The identification of a critical P′ helix in PCSK9 rationalizes the reported loss of function of the only known P′ helix p.N157K natural mutation²², which should disrupt the WNLxRI motif. It would be informative to perform site-directed mutagenesis to systematically validate critical residues in the P′-helix sequence of PCSK9. Interestingly, of the nine known mammalian proprotein convertases⁵, only PCSK9 has a tripeptide SIP preceding the WNLxRI motif, whereas all other mature human PCSKs have between 21 (PC1) and 13 (PC4) N-terminal residues preceding their common WY(L/M) tripeptide motif. As noted by Zhang et al.²⁰, this longer N-terminal stretch may hinder the intrinsic lability of the presumed P′ helix in other proprotein convertases.

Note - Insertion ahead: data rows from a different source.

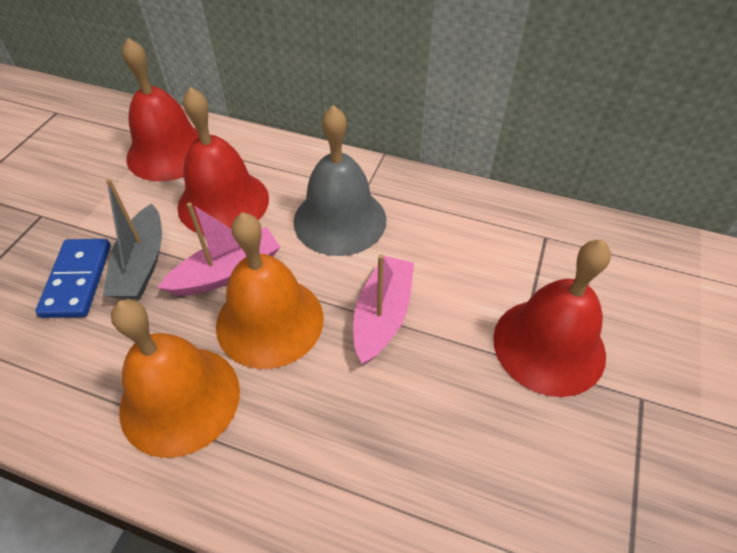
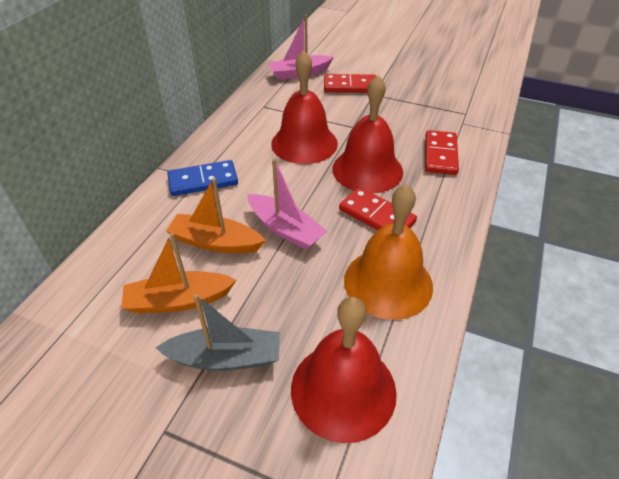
grey bell: [294,105,386,256] = 1 -> none = 0
orange bell: [111,299,240,458] [216,212,324,369] = 2 -> [344,184,433,320] = 1
orange boat: none = 0 -> [121,233,236,314] [166,178,266,253] = 2
red domino: none = 0 -> [324,74,376,93] [339,187,417,230] [425,130,459,175] = 3

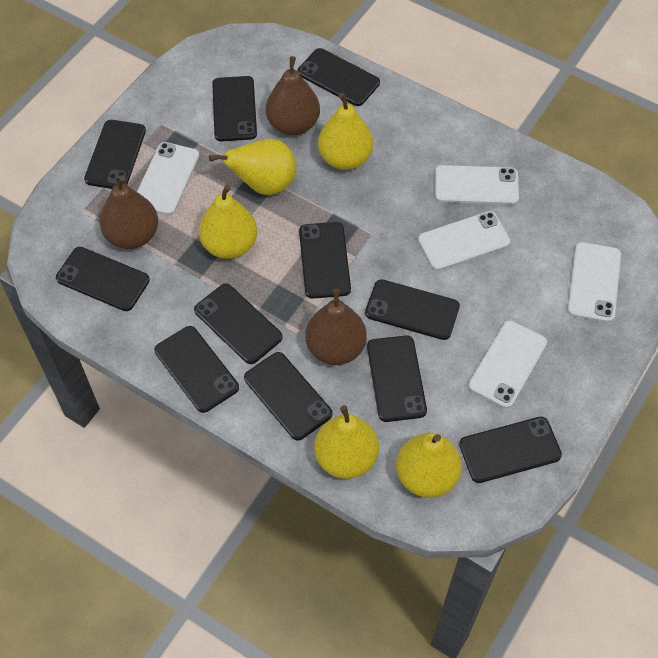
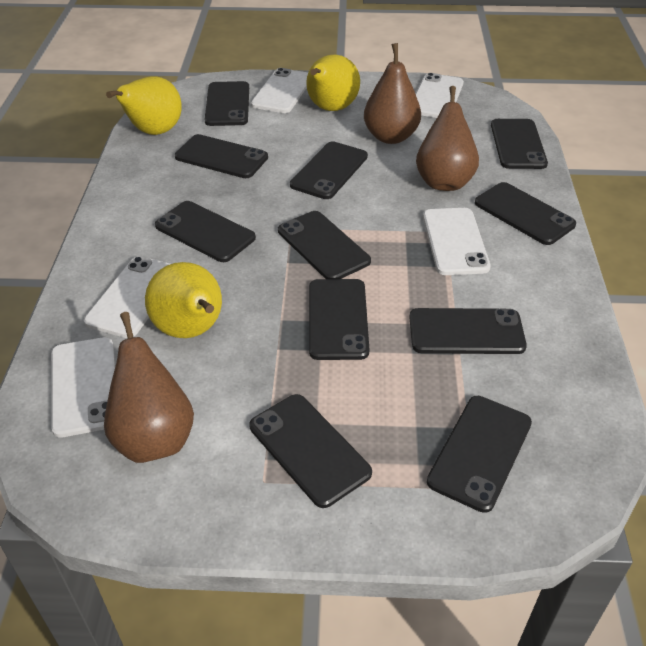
yellow pear: [199,184,257,259] [209,139,297,195] [314,405,379,479] [318,93,373,170] [396,433,462,498] = 5 -> [106,76,182,135] [145,262,222,338] [306,55,360,111] = 3

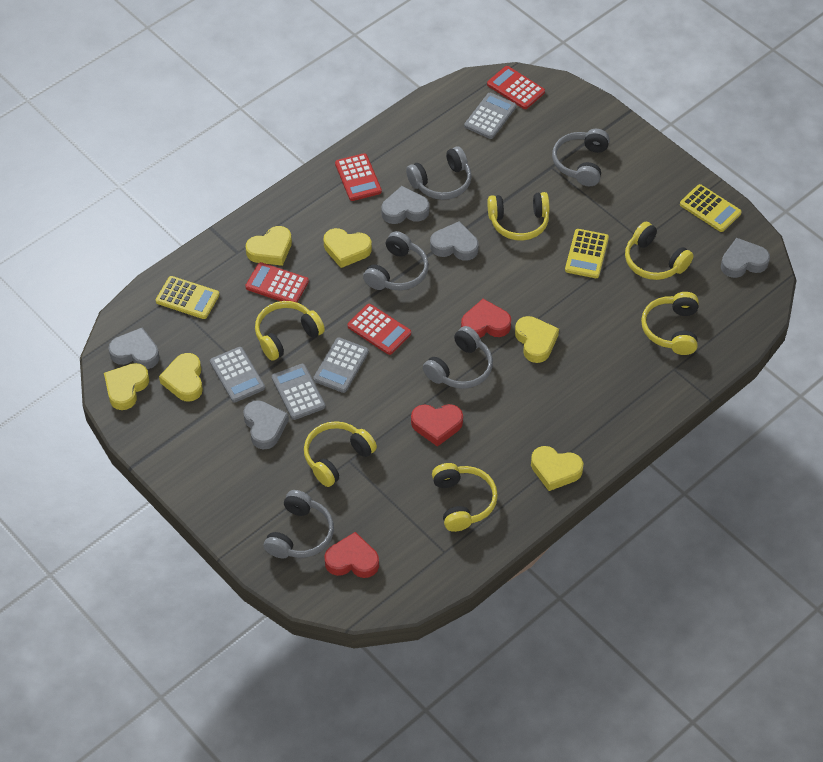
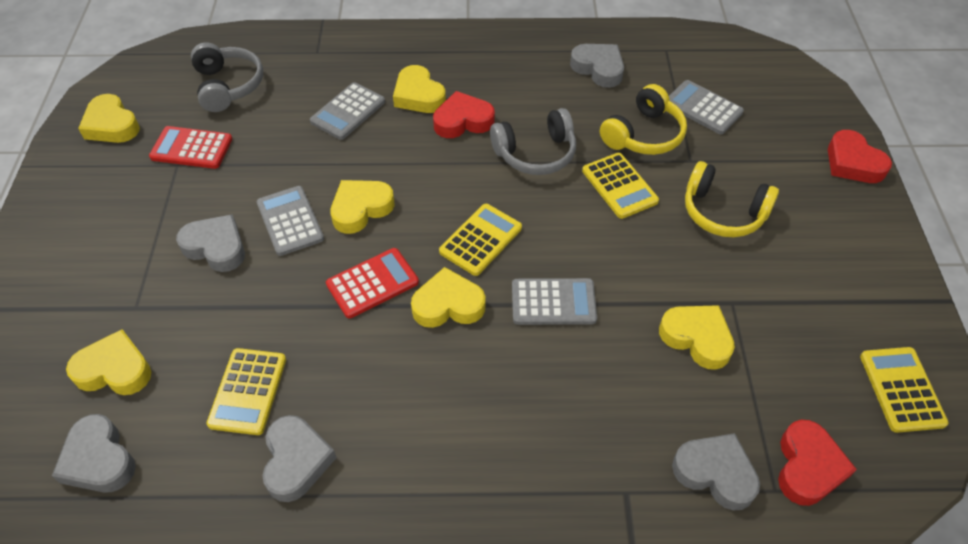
grey headphones: [264,490,334,558] [363,231,429,290] [406,146,472,200] [423,326,493,389] [552,129,610,186] = 5 -> [191,42,263,112] [490,108,576,175] = 2
red calculator: [245,262,309,302] [335,153,382,201] [348,304,411,355] [487,66,545,109] = 4 -> [149,126,232,169] [326,248,419,318] = 2
yellow calculator: [156,276,219,319] [565,229,609,278] [680,184,742,232] = 3 -> [206,348,286,435] [439,204,522,276] [582,153,659,219] [860,347,949,433] = 4
yellow headphones: [255,301,325,361] [304,421,377,487] [432,463,498,532] [487,192,550,241] [625,222,693,280] [641,292,699,355] = 6 -> [600,84,687,155] [685,161,779,237] = 2

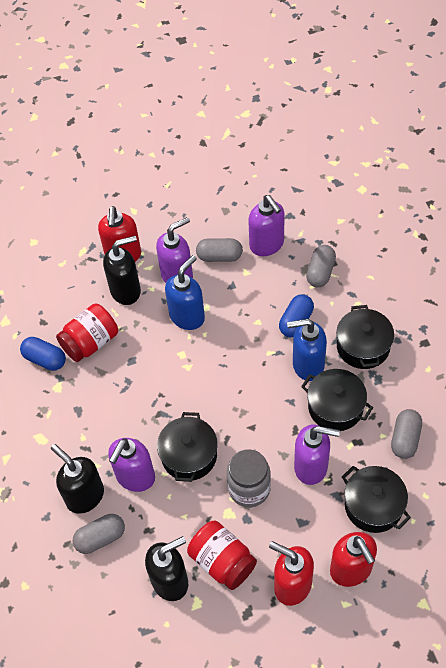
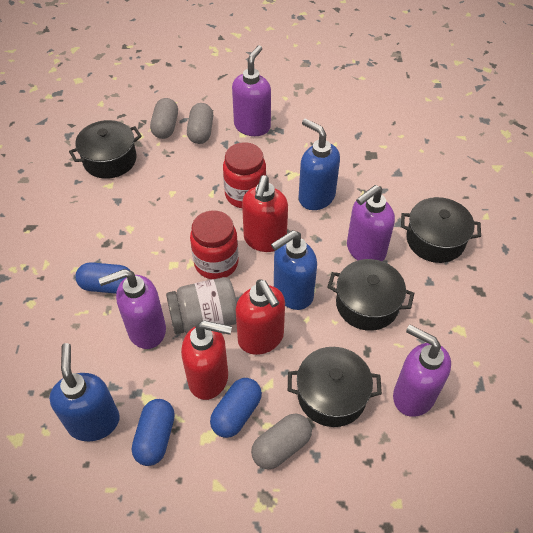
black soap dispenser: [51,444,104,514] [103,236,141,305] [145,536,188,601] = 3 -> none = 0
blue capsule: [20,337,66,371] [279,294,314,337] = 2 -> [75,262,131,294] [132,399,175,466] [210,378,262,438] = 3
blue soap dispenser: [165,255,205,330] [287,319,327,381] = 2 -> [49,343,120,442] [271,230,317,310] [298,118,340,210] = 3
grey capsule: [73,514,125,554] [196,238,243,262] [306,245,336,288] [391,409,422,459] = 4 -> [150,98,178,139] [187,103,213,144] [251,414,312,469] = 3

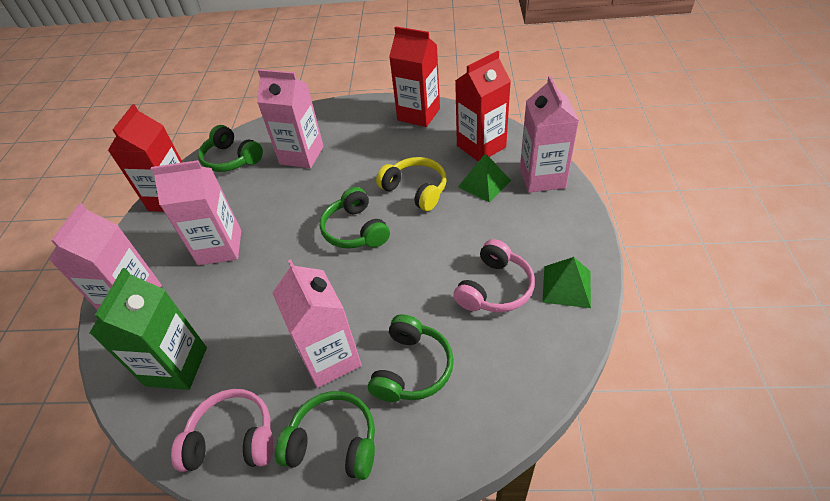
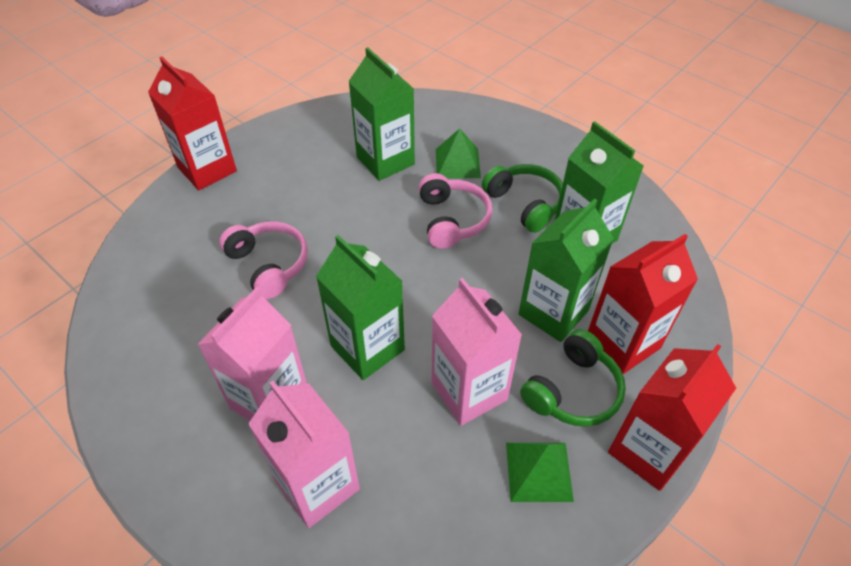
green carton: [90,268,207,390] = 1 -> [316,235,405,380] [348,47,415,181] [518,198,614,342] [554,121,644,244] = 4
green headphones: [198,125,263,172] [275,391,375,480] [320,187,390,249] [368,314,454,402] = 4 -> [482,164,563,233] [520,329,626,427] = 2
pink carton: [49,203,162,310] [151,160,241,265] [257,69,324,168] [272,259,362,388] [520,76,579,193] = 5 -> [197,287,307,421] [248,381,360,528] [431,278,522,426] = 3
yellow headphones: [376,157,446,211] = 1 -> none = 0

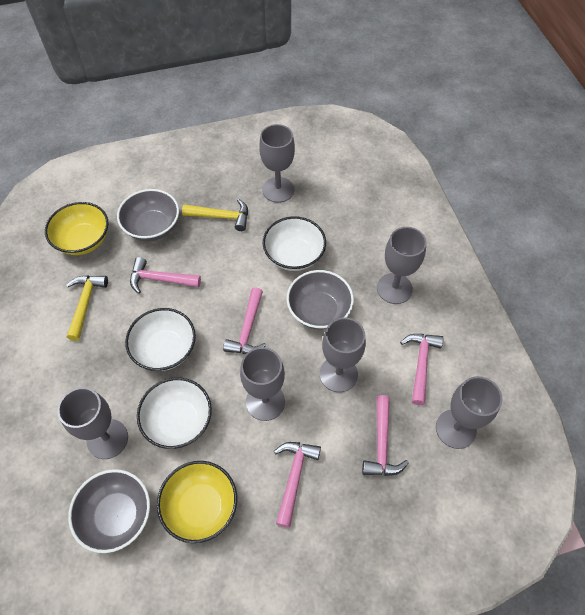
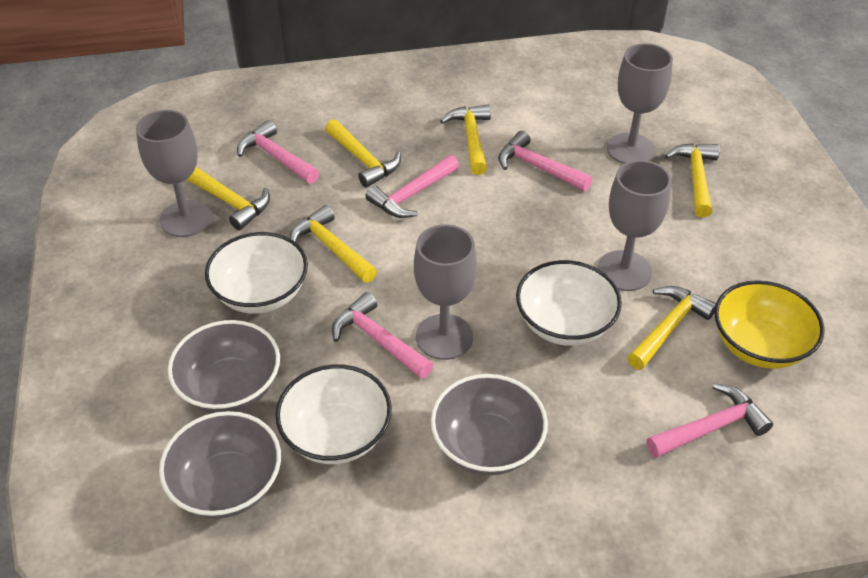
grey goblet: [57,387,128,459] [240,347,285,421] [259,124,295,203] [320,317,366,392] [377,227,427,304] [436,376,503,449] = 6 -> [136,110,212,237] [414,224,477,360] [597,160,671,291] [607,43,673,164] = 4
yellow bowl: [45,202,108,255] [157,461,237,543] = 2 -> [714,280,825,369] = 1
yellow hammer: [67,276,108,341] [182,199,248,231] = 2 -> [186,167,270,230] [290,205,377,283] [325,119,401,188] [440,104,491,175] [627,286,716,370] [665,143,720,217] = 6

PCSK9 was reported to be cleaved by furin at Arg218, resulting in a drastically less active circulating form of PCSK9 lacking residues 153–218 (PCSK9-Δ218)²³. This processing by furin would release the P′ helix, probably contributing to the loss of function of PCSK9-Δ218. Furthermore, it was reported that the mAb LY3015014 targeting the N-terminal stretch of PCSK9 (residues 160–181) inhibits function but still allows furin cleavage, resulting in antibodies that are longer lasting than those prescribed in clinics, which disrupt the LDLR–PCSK9 interaction but prevent furin cleavage²⁴. This mAb is expected to cover part of the P′-helix segment and abolish its PCSK9–EGFA stabilization potential.

The future goal of identifying nonpeptide orally active inhibitors of PCSK9 is challenging, but theoretically achievable, as reported for a number of peptidomimetic drugs targeting proteases, cancer, pain and viral infections. The present findings provide a framework for in vivo functional validations and pharmacodynamic analyses of MESFPGWNLV(homoR)IGLLR, or an optimized stable derivative, in model animals and ultimately in humans. Additional functional grooves in other parts of the PCSK9 protein have yet to be reported. Nonetheless, the existence of a targetable groove in the catalytic subunit provided the first glimpse and hope for the not-too-distant future isolation of small molecule inhibitors of PCSK9.